Amateurs play with pushing/pulling film. Time is money to professionals and studios are set up for maximum efficiency with minimum fuss.
My time in a commercial studio in Toronto is ancient history. Our clients wanted B&W for commercial work - catalogues, newspaper adverts and weekend supplements, magazine illustrations. Color was for portraits, weddings or glam publications.
The studio work horses were Rolleiflexes. Changing a film mid-roll on a TLR would have been my idea of hell on earth. A few pros had one or two Hasselblads with extra film backs. We used a Pentax kit (one body and two lenses (50 and 105) for 'quick and nasty work' - head shots for newsletters or PR stories.
News shooters worked with one camera and sometimes had a spare. They had to shoot quickly and would not have taken the time to change film speeds.
Nobody would have changed ISO speeds on a camera or even more of a horror, change films mid-roll during a studio shoot or even in the field. Our sessions were billed in 15 minute increments and we worked like slaves to do it all with no fuss or bother . We overexposed by one-third or two-thirds of a stop, developing and printing fixed up the contrast as the clients wanted.
In those days anyone who carried two cameras and more than two lenses in the field would have been called a National Geographic shooter. Those boys (and a few girls) always had two bags with them, one for gear and the other (often bigger) for the films. Autowinders were probably invented for their use.

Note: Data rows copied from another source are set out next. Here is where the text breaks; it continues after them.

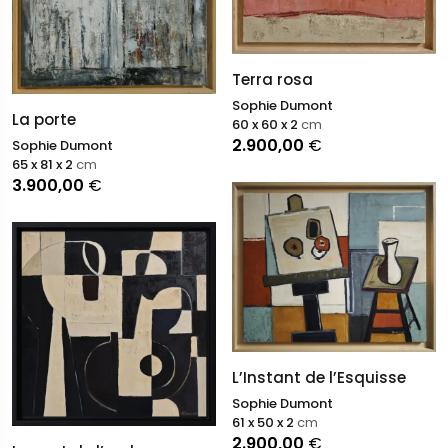
Terra rosa
Sophie Dumont
La porte
60 x 60 x 2
cm
2.900,00
€
Sophie Dumont
65 x 81 x 2
cm
3.900,00
€
L’Instant de l’Esquisse
Sophie Dumont
61 x 50 x 2
cm
2.900,00
€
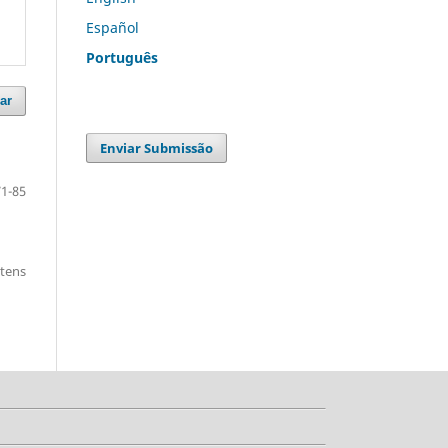
Español
Português
ar
Enviar Submissão
71-85
itens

In the '80s media and many studios shot color negative. 35mm was used even on indoor sets. Nikons everywhere. A few Leicas. Two bodies were the norm. Again, no film speed tinkering.
Digital has changed the game. It is so easy to vary ISO speeds in a sequence, a stop under, normal, a stop over. Easier and better than faffing about with a black bag or racing off to the darkroom to snip half a roll out of the camera.
Good to know many are still into film. I shoot it now and then for the sake of old times and old memories. Always at one or two 'pegs' below ISO box speed which gives me easy to print negatives. I am with the poster who said KISS is the way to go.
If anyone out there doesn't already know - it means "Keep It Simple, Stupid".